1888-P: Impaired Insulin Clearance Relates to Increased Liver Fat Content in Recent-Onset Type 2 Diabetes and to Impaired Glucose Control in Recent-Onset Type 1 Diabetes

Abstract

Hepatic insulin metabolism in patients with newly diagnosed diabetes is not yet understood. Insulin clearance seems to be decreased in patients with obesity, visceral adiposity and type 2 diabetes (T2D), but data compared to glucose tolerant humans have been inconclusive. To this end, persons with type 1 diabetes (T1D; n=124) or type 2 diabetes (T2D; n=401) and glucose-tolerant humans (CON; n=245) underwent hyperinsulinemic-euglycemic clamps to assess insulin sensitivity (IS) and whole-body insulin clearance (ICWBIC, ml x kg-1 x min-1). Hepatic insulin clearance was also calculated from the ratio of the areas under the curve of plasma C-peptide and insulin (0-60 min) during intravenous glucose-tolerance test (IVGTT, 0-60 min) and mixed meal tolerance test (MMTT, 0-180 min).

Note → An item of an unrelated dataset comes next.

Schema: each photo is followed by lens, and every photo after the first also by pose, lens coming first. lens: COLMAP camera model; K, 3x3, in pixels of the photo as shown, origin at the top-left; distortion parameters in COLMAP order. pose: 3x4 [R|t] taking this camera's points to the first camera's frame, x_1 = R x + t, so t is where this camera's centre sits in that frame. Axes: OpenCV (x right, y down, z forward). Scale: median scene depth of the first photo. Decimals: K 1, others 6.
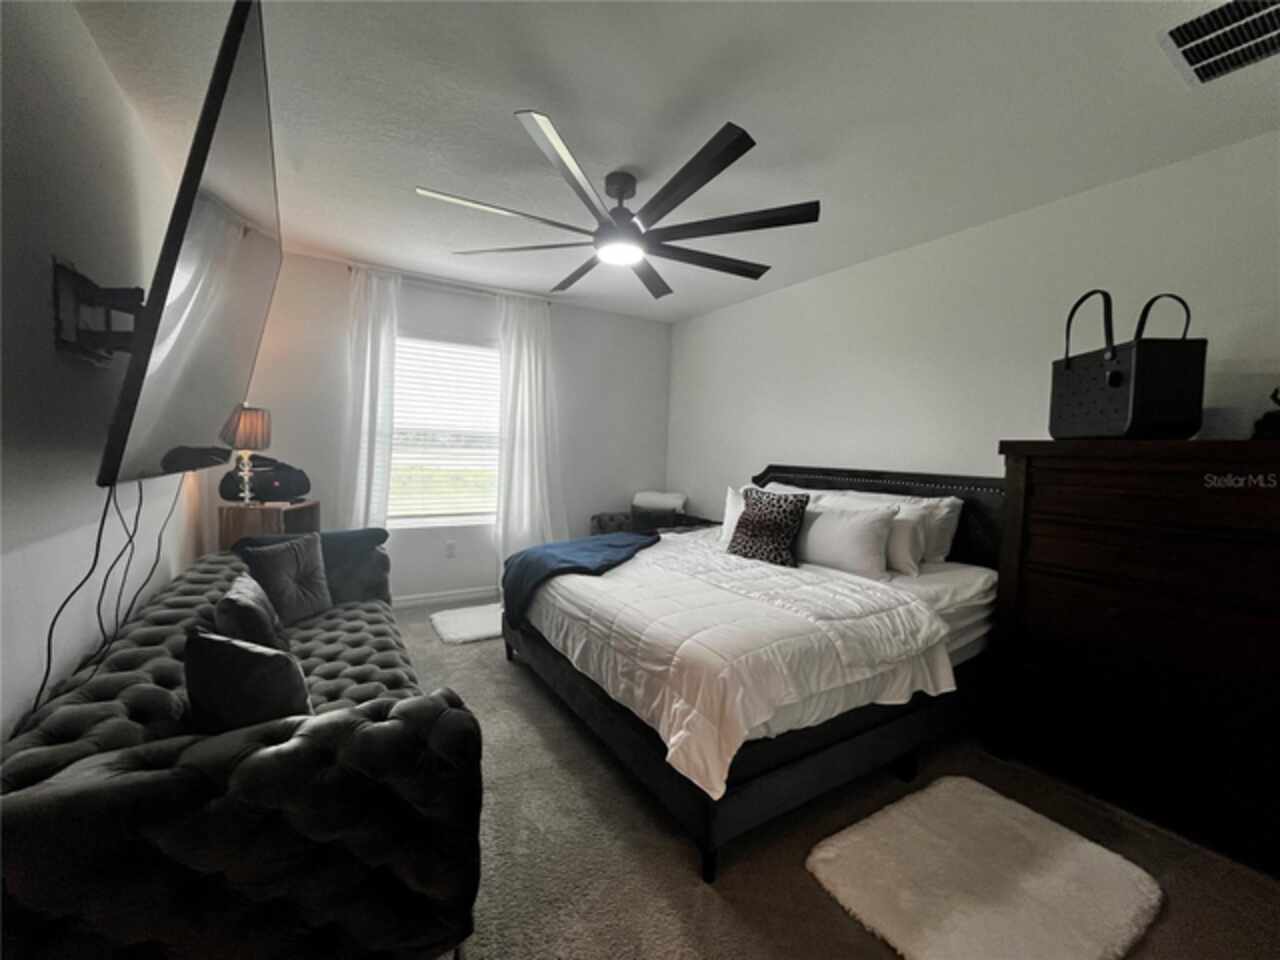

Hepatocellular lipid content (HCL) was measured by 1H-magnetic resonance spectroscopy. Analyses were adjusted for age, sex and BMI. In T1D, ICIVGTT (1.71±1.1 vs. 2.3±0.3 and 3.2±0.3, all p<0.05) as well as ICMMT (1.6±0.7 vs. 2.0±0.4 and 2.1±0.3, all p<0.05) were lowest compared to T2D and CON respectively and correlated negatively with HbA1c (r=-0.242 and r=-0.279, both p<0.05). In T2D, ICIVGTT was positively correlated with HbA1c (r=0.178, p<0.05) as well as with IS (r=0.242, p<0.05). T2D patients with hepatic steatosis (n=73) had lower ICIVGTT, ICWBIC as well as ICMMT (2.2±0.31 vs. 2.4±0.31, 1.4±0.4 vs. 1.5±0.4 and 1.9 ±0.3 vs. 2.1±0.2 respectively, (i.e., differences of 8%, 9% and 7%, all p<0.05) compared to T2D without steatosis (n=53). CON with steatosis also had lower ICIVGTT (n=103, 2.1±0.2 vs. 2.3±0.35, p<0.05). ICMMT positively correlated with IS (r=0.338 and r=0.187, both p<0.05) in T1D and T2D, but not in CON. In conclusion, glycemic control likely impairs insulin clearance particularly in T1D patients, whereas steatosis affects insulin clearance in T2D and in glucose tolerant humans. Disclosure S. Antoniou: None. O.P. Zaharia: None. K. Strassburger: None. Y. Karusheva: None. K. Bodis: None. Y. Kupriyanova: None. V. Burkart: None. K. Muessig: None. A. Gastaldelli: Consultant; Self; A. Menarini Diagnostics, Eli Lilly and Company, Genentech, Inc., Gilead Sciences, Inc., Inventiva Pharma. M. Roden: Advisory Panel; Self; Boehringer Ingelheim Pharmaceuticals, Inc., Poxel SA, Servier. Board Member; Self; Eli Lilly and Company. Research Support; Self; Boehringer Ingelheim Pharmaceuticals, Inc., Sanofi. Speaker's Bureau; Self; Novo Nordisk Inc. J. Szendroedi: None.